And while we're still on the topic of The Lost World, I have to say that, up until Dominion, these Jurassic World movies didn't do a good job of addressing the big pink elephant in the ocean that is Isla Sorna. For a long time, I, and probably others, assumed these movies ignored the events of both The Lost World and Jurassic Park III, as it felt like neither Sorna nor the events of those movies, especially the latter's ending, were brought up, and the Isla Nublar dinosaurs are clearly said to be the last of their kind here. However, while Sorna wasn't mentioned at all 
in the previous movie (which is understandable, since it wasn't necessary for that story), here, Eli Mills does briefly mention it, but it goes by so quickly that you'll miss it if you're not really paying attention. And if you do catch it, you'll then probably be wondering why Lockwood didn't plan to relocate the Nublar dinosaurs there or why it's never even brought up as an option. There was some supplementary material, namely a promotional website for Fallen Kingdom, that said Sorna's ecosystem completely broke down 

as a result of "illegally cloned animals" being introduced there, and the surviving dinosaurs were transported to Nublar, but it would've been nice if they said that in the actual movie, since a number of us don't pay attention to stuff like that. (A similar source for the previous movie said Hoskins got his job at InGen Security at Jurassic World because he supervised shooting down the Pteranodons that escaped Sorna.) It wouldn't be until Dominion that those middle movies would be confirmed to still be canon, as it's stated that both the Nublar and Sorna dinosaurs have been relocated to Biosyn's sanctuary.
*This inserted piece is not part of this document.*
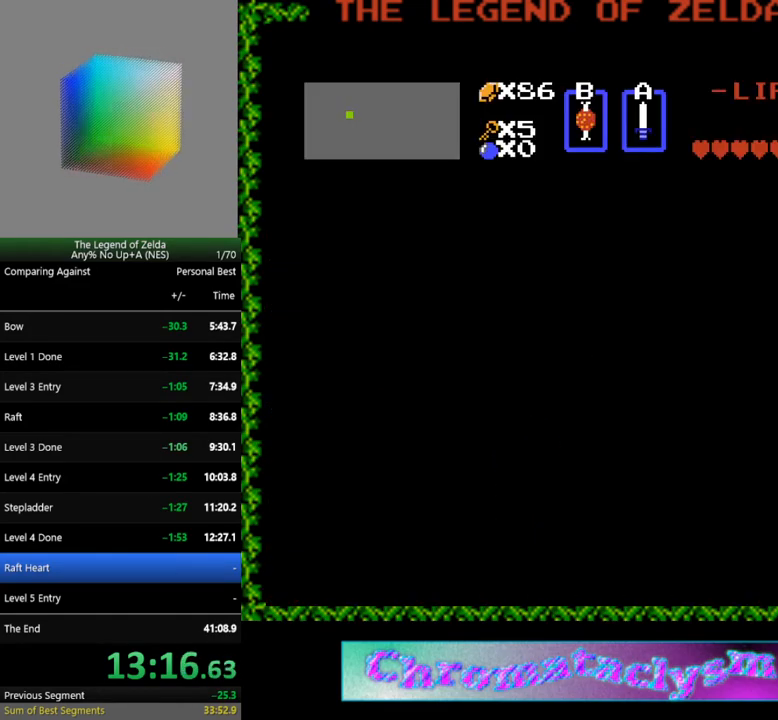
{"buttons": ["DPAD_RIGHT"], "events": []}
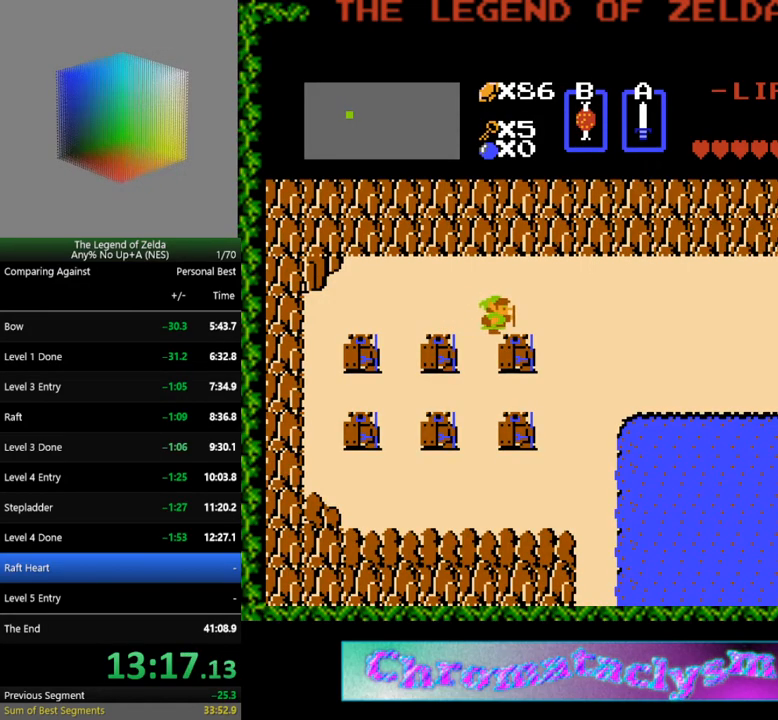
{"buttons": ["DPAD_DOWN", "DPAD_RIGHT"], "events": [[500, "DPAD_DOWN", "down"]]}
In my review of Jurassic World, I acknowledged that one of my issues with it is that the discussion of some of its key themes was really heavy-handed, and the writing sometimes came across as pretentious; Fallen Kingdom often falls into that same trap. This mostly comes from Eli Mills' dialogue, like when he's telling Mr. Eversoll of his plans for the dinosaurs, saying, "Genetic power power is an uncharted frontier. The potential for growth is more than you can fathom," then talks about mankind being drawn to war, thus making it necessary, and lucrative, to weaponize
dinosaurs. Later, he pretentiously guilt-trips Claire and Owen about their part in what's happening, and when he confronts them again during the climax, he asks, "What, are you gonna go back in time to before Hammond decided to play God?! You can't put it back in the box!" I also feel the same way about Lockwood's lamenting how he and Hammond rushed into what they were doing before they were ready for it, and that saving the dinosaurs is a chance for redemption. Hammond himself said virtually the 
same thing in The Lost World without it coming off as so overdone. You could also say the same thing about Malcolm's speeches at both the beginning and end of the movie but, besides Jeff Goldblum being someone who can make that stuff work, it's not unlike his warning to Hammond about what he was doing during that lunch scene in the first movie. But going back to the recurring theme in these films of weaponization (something that J.A. Bayona wasn't too interested in but, like before, Steven Spielberg 
insisted on it), it's undone due to Mills' stupidity, as he promises a perfect killing machine that follows human command when, like the Indominous Rex, the Indoraptor is actually another uncontrollable, sadistic monster. Plus, the way he's conditioned to attack, with someone focusing a special rifle's laser on the target and then using a signal that triggers him, makes him feel like an even less efficient of a weapon than what Hoskins had planned for the Velociraptors. Not only does it require someone to always be on hand with this weapon, but if that's Mills' idea of a creature that obeys human commands, he needs watch footage of animals who do actually listen to humans.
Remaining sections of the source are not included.